Source document.
______
How Singapore is part Cambodian
Cambodia’s lax enforcement of environmental laws has made a haven for sand miners. And most of it is headed for Singapore, writes DENIS D. GRAY
By Denis D.Gray
By Denis D.Gray
A Vietnamese barge hauling sand in the Tatai River, Cambodia. — AP picture
ROUND a bend in Cambodia's Tatai River and the virtual silence of a tropical idyll turns suddenly into an industrial nightmare.
Lush jungle hills give way to a flotilla of dredgers operating 24 hours a day, scooping up sand and piling it onto ocean-bound barges. The churned-up waters and fuel discharges, villagers say, have decimated the fish vital to their livelihoods. Riverbanks are beginning to collapse, and the din and pollution are killing a promising ecotourism industry.
What is bad news for the poor, remote Tatai community is great tidings for Singapore, the wealthy city-state that is expanding its territory by reclaiming land from the sea. Sand from nearby countries is the prime landfill and also essential building material for Singapore's spectacular skyline.
______
Goal A.
Do these statements agree with the sand-mining article? For each, answer yes or no and quote the words that decide it.
(i) The dredgers on the Tatai River work only during daylight.
(ii) Villagers blame the churned-up waters and fuel discharges for the loss of fish.
(iii) Singapore uses sand from nearby countries both as landfill and as building material.
Goal B.
Pick up the sand-mining article after its last sentence and carry it on.
The listing isn't needed for any of this.

Supplied data.
______
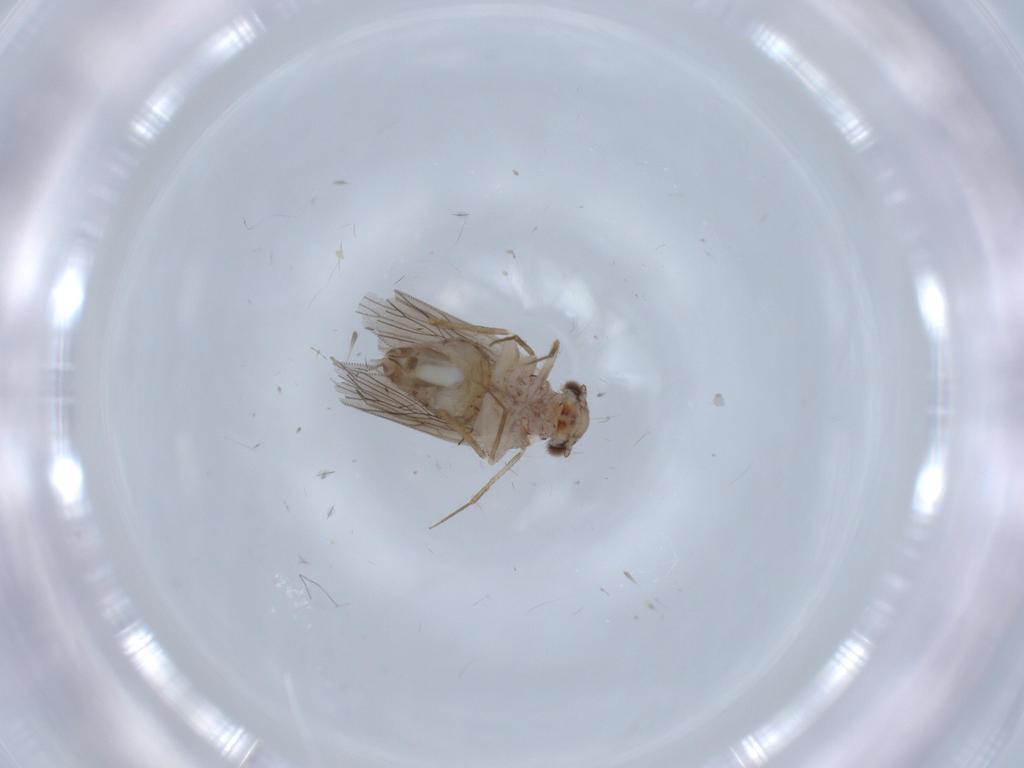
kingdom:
______
Task response A.
(i) No: "a flotilla of dredgers operating 24 hours a day"
(ii) Yes: "The churned-up waters and fuel discharges, villagers say, have decimated the fish vital to their livelihoods."
(iii) Yes: "Sand from nearby countries is the prime landfill and also essential building material for Singapore's spectacular skyline."

Task response B.
As more countries ban its export to curb environmental damage -- entire Indonesian islands have been all but wiped off the map -- suppliers to Singapore scour the region for what can still be obtained, legally or not. Cambodia, a poor country where corruption is rife and laws are often flouted, is now the No. 1 source.
Singapore is by no means the only nation taking part in a global harvest of sand from beaches, rivers and seabeds. Officials and environmentalists from China to Morocco have voiced concern and urged curbs. As construction booms in emerging economies and more sources dry up, exploitation of the remaining ones is likely to intensify.
Sand mining began anew in May on southwestern Tatai River. Despite denials by the main owner of sand mining rights in Koh Kong province, two Cambodian officials said the sand was destined for the island nation.
Singapore will not say where its sand comes from: the Construction and Building Authority said it was not public information. The National Development Ministry said the state's infrastructure development company bought it from "a diverse range of approved sources".
The mining visible on the Tatai River violates some of Cambodia's own legal restrictions, not to mention a recent government order to suspend it temporarily.
Vessels of a Vietnamese company were tracked by boat from about 10km upriver to the Gulf of Thailand, where nearly a dozen seagoing barges, tugs hovering around them, took on the sand.
The AZ Kunming Singapore, a 5,255-tonne barge pulled by the AZ Orchid, was seen arriving empty from the open sea, its tug flying a Singaporean flag. Both are registered with the Singapore government.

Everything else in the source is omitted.